Why does some marriage counseling feel ineffective?

80% of people that file for divorce never went to counseling. Is it because it feels like a waste of time when you might already have your mind made up?

Jessica understands why those who’ve faced cheating in their relationship may not want to follow through with marriage counseling. The therapist she and her first husband went to encouraged her husband to move back in (Jessica had told him to leave as soon as she found out about the affair) and said they should go on dates. Jessica is a big fan of dates, but the idea of dating her husband wasn’t really something that sat well with her. After maybe two “dates”, she knew she did not want to date her husband anymore. She also admits how uncomfortable it was for her to have her husband move back in after he was caught cheating, “I literally wanted to peel my skin off.”

Bowen discusses that certain circumstances are much harder to get past, especially when your marriage counselor is forcing your cheating spouse to move back home. If your marriage has one of the three As; abuse, affair, or addiction, a different approach is necessary, but many counselors like to use a “let’s play nice method.”

You’re feeling hurt, betrayed, devastated – why on Earth would you want to go on date nights with your partner? Live in the same space, or let alone have sex with them?

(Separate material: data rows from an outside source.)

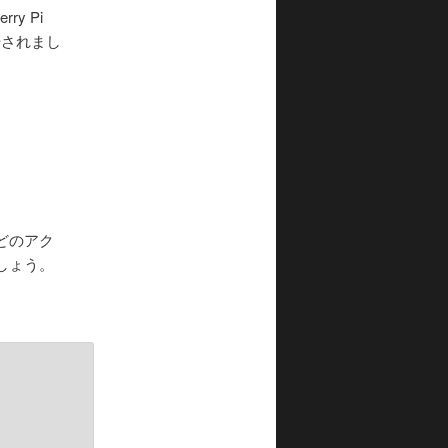
y Pi
開始されまし
どのアク
しょう。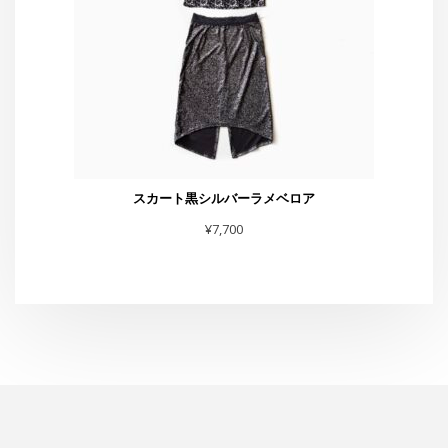
スタジオG-Box
東京都渋谷区恵比寿4-4-11 太興ビルB-1
TEL・FAX :03-6231-0170
お問合せは
こちら
まで
スタジオからお知らせ
水曜夜クラス終了のお知らせと新規利用者募集のご案内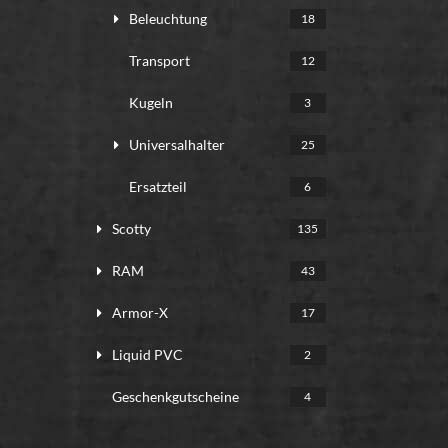
Beleuchtung
18
Transport
12
Kugeln
3
Universalhalter
25
Ersatzteil
6
Scotty
135
RAM
43
Armor-X
17
Liquid PVC
2
Geschenkgutscheine
4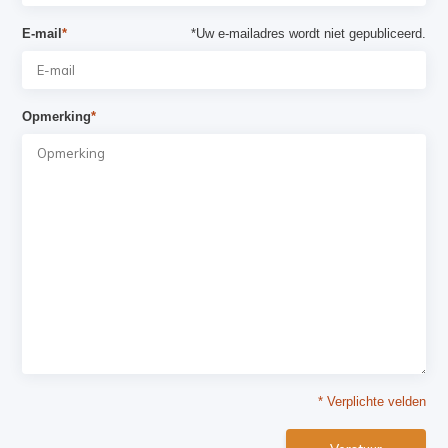
E-mail
*
*Uw e-mailadres wordt niet gepubliceerd.
Opmerking
*
* Verplichte velden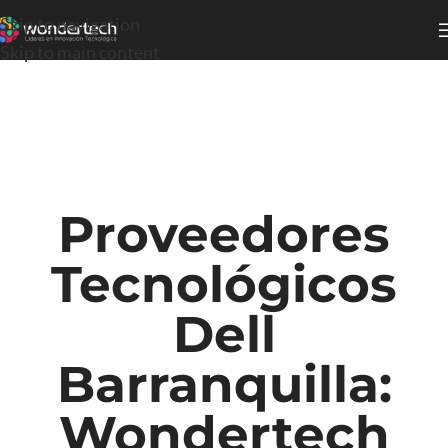
Skip to navigation
Skip to main content
Proveedores
Tecnológicos
Dell
Barranquilla:
Wondertech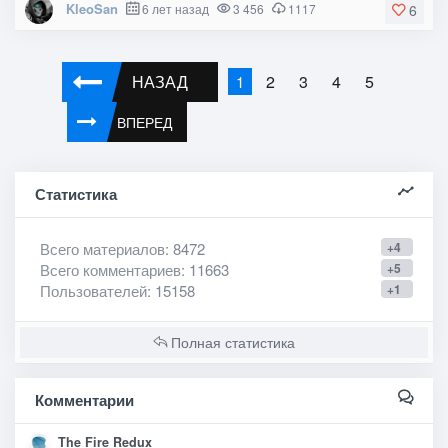
KleoSan
6 лет назад
3 456
1117
6
НАЗАД
2
3
4
5
1
ВПЕРЕД
Статистика
Всего материалов
: 8472
+4
Всего комментариев
: 11663
+5
Пользователей
: 15158
+1
Полная статистика
Комментарии
The Fire Redux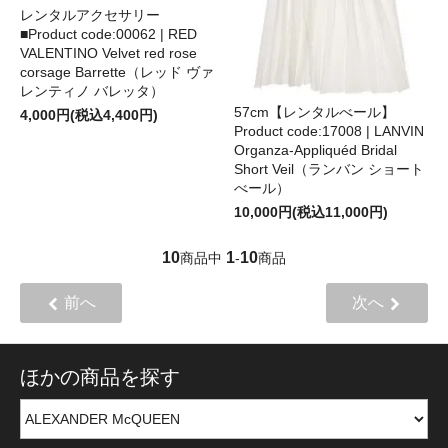
レンタルアクセサリー
■Product code:00062 | RED
VALENTINO Velvet red rose
corsage Barrette（レッド ヴァ
レンティノ バレッタ）
57cm【レンタルべール】
4,000円(税込4,400円)
Product code:17008 | LANVIN
Organza-Appliquéd Bridal
Short Veil（ランバン ショート
べール）
10,000円(税込11,000円)
10
1
10
商品中
-
商品
前へ
次へ
ほかの商品を探す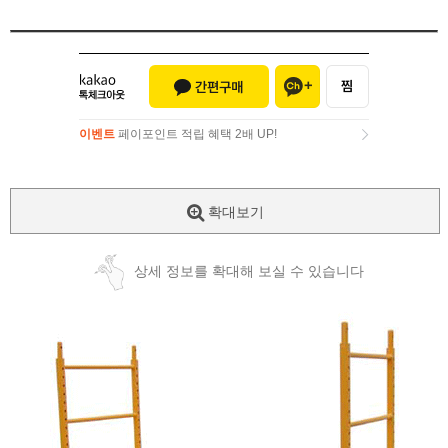
이벤트
페이포인트 적립 혜택 2배 UP!
이벤트
페이포인트 적립 혜택 2배 UP!
확대보기
상세 정보를 확대해 보실 수 있습니다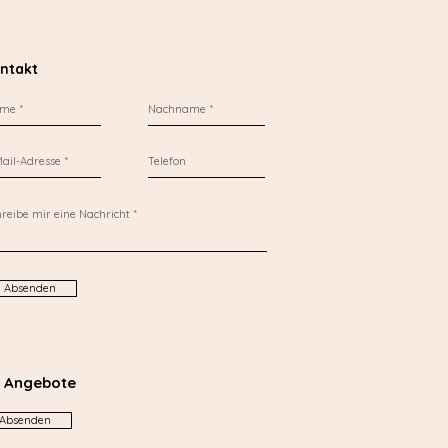
ntakt
Absenden
r Angebote
Absenden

This is why discernment therapy is important, we focus on the individuals separately and as a whole.

By doing so, your habits are more recognizable, Bowen explains, “It’s a humbling thing to do, but I had been in relationships after my separation, and I didn’t fully repeat, but I did a little repeat. I did a little to fix him, I can change him. I can make him who I think he’s going to be.” 

This is a hard habit to break, but also one that can be detrimental because we have to learn to love and accept people for who they are and present themselves to be, not who we want them to be. T.H. says that she’s done a lot of work since her divorce and is proud that she does not do this anymore. She knows that it’s not her responsibility to mend her partner to be the person that she wants them to be. 

So for anyone and everyone dealing with the difficult decisions that come with a troubled marriage, it’s important to know that discernment therapy is out there and might be a great option to determine what your future will be.